Exercise text >>

Sunday, August 12, 2012
One day...
Another life changing day for a momma and dad. My cousin called to say a friend's 22 year old son had died the night before from an accidental drug overdose. How many will it take? How many senseless deaths before we wake up and realize the dangers of drugs? Maybe it is not getting worse I just notice it more now. Maybe every time I read an obituary for a young person my heart wonders if they died the same senseless death. Maybe I still cringe whenever I hear an ambulance wondering whose life will be changed by that one phone call.
So in hearing this news I looked back over my pages, my rants, my cries for help, my seeking answers and wondered if it truly has gotten any better. Does a mother ever recover from this type of devastation? I noticed a reoccurring word in my writings, breathe. Breathe. Why was that so important then and now? Breathing is a involuntary action of your body. Even if you pass out and have no control of your functions your body automatically will continue breathing. Your heart will automatically keep beating. So why was I so concerned with continuing breathing? The pain is so great in the loss of a child that even involuntary functions of your body do not want to continue. I remember walking down that hall and seeing the chaplain. Immediately, my blood pressure dropped me to my knees. My heart contracted so hard I felt like I was dying and my ability to breathe was non existent. My body was in shock. It was shutting down and my brain was unable to signal it to keep working because the news that my son was dead short circuited all pathways. You are teetering back and forth between trying to grasp for air and giving in to the urge to die. To close your eyes and not fight. To cease breathing, to cease living all in that moment. But slowly, someone pulls you back. That day in the hallway of the hospital it was the chaplain who picked me up and made my body move, made my heart keep beating and my breath to gasp out painfully. Later when time and time again when my body screamed out enough, no more pain, quit breathing, heart quit beating Bart would pull me back. He would remind me to breathe. To move, to will my heart to keep beating even though it was broken to pieces. Even today when I go to that place of pain I feel my heart constrict and not want to release. I will sit for seconds on end not breathing making my self slowly take a breath. I will myself to keep functioning keep breathing and heart beating because even though the pain is still so intense I see hope. No the pieces of my heart will never fit neatly back together. No, I will never cease to have my son at the foremost of my thoughts. And yes, I will still fall apart, and yes, I will still have to be reminded to breathe. But I have hope that one day it will get a little easier. One day one day.

Transcribed page contents >>
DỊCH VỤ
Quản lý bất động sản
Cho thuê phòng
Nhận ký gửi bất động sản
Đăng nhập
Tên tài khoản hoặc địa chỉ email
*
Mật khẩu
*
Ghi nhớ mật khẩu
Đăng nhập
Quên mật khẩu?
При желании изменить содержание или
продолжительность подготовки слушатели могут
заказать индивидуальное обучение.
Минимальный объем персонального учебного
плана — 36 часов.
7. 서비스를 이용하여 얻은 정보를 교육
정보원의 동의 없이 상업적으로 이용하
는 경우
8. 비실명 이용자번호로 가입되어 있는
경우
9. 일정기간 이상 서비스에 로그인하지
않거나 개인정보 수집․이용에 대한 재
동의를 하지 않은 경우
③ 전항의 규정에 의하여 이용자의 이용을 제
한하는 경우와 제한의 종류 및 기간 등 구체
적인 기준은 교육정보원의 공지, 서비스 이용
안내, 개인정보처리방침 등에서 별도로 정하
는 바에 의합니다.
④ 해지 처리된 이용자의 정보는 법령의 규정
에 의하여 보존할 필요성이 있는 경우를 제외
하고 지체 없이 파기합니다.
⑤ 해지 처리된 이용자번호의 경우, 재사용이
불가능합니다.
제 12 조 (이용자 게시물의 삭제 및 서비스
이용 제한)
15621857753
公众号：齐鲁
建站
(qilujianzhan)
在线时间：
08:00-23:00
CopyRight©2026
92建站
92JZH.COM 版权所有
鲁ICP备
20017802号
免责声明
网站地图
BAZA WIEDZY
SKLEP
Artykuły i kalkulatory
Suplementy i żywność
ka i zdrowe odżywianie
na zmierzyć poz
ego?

---

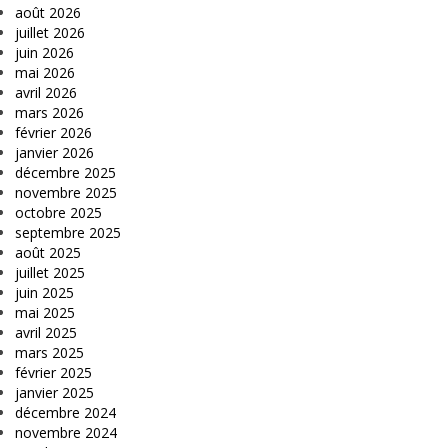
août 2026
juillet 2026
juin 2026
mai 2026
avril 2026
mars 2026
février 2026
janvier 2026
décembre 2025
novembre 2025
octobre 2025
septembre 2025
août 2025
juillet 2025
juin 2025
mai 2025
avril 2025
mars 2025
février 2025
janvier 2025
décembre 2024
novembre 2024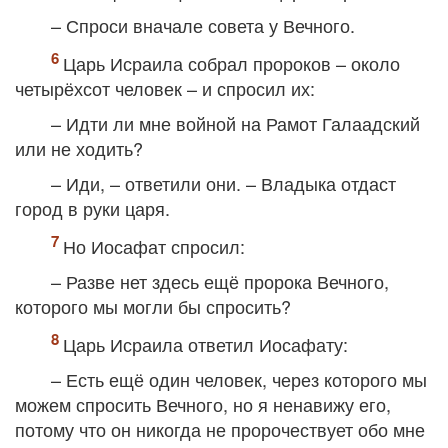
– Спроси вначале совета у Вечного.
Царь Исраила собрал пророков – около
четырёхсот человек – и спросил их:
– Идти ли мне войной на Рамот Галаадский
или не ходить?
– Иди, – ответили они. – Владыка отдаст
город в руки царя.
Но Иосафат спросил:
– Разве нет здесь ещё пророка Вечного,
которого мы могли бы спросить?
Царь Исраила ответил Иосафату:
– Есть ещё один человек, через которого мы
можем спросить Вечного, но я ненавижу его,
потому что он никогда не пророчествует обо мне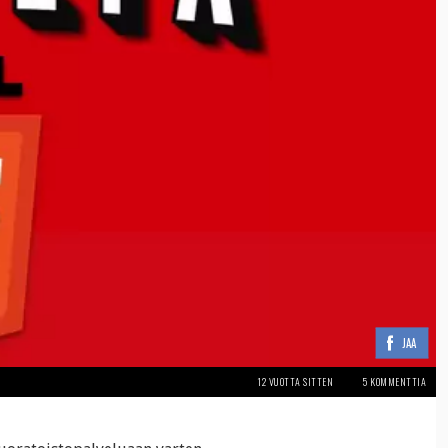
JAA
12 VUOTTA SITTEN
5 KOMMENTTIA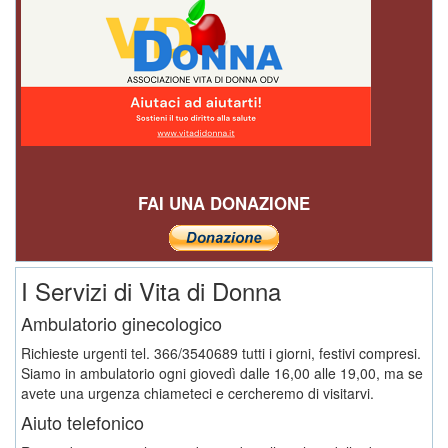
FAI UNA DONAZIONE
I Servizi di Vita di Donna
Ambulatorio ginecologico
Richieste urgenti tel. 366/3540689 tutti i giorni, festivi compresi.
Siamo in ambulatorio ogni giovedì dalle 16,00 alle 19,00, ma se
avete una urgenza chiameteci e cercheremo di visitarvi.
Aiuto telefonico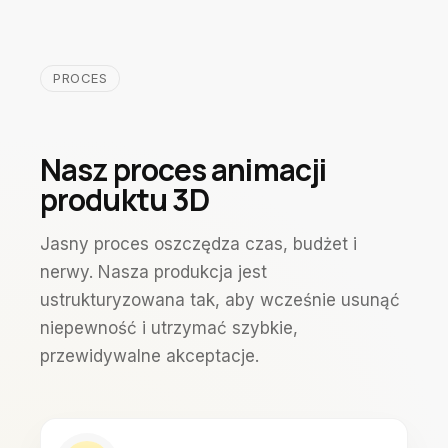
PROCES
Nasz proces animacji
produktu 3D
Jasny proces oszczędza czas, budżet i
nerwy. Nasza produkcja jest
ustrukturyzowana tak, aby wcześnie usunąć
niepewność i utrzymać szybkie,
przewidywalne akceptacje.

Exercise description >>
Retype the blog entry from "Sunday, August 12, 2012" up to and including "one phone call.".

Finished task >>
Sunday, August 12, 2012
One day...
Another life changing day for a momma and dad. My cousin called to say a friend's 22 year old son had died the night before from an accidental drug overdose. How many will it take? How many senseless deaths before we wake up and realize the dangers of drugs? Maybe it is not getting worse I just notice it more now. Maybe every time I read an obituary for a young person my heart wonders if they died the same senseless death. Maybe I still cringe whenever I hear an ambulance wondering whose life will be changed by that one phone call.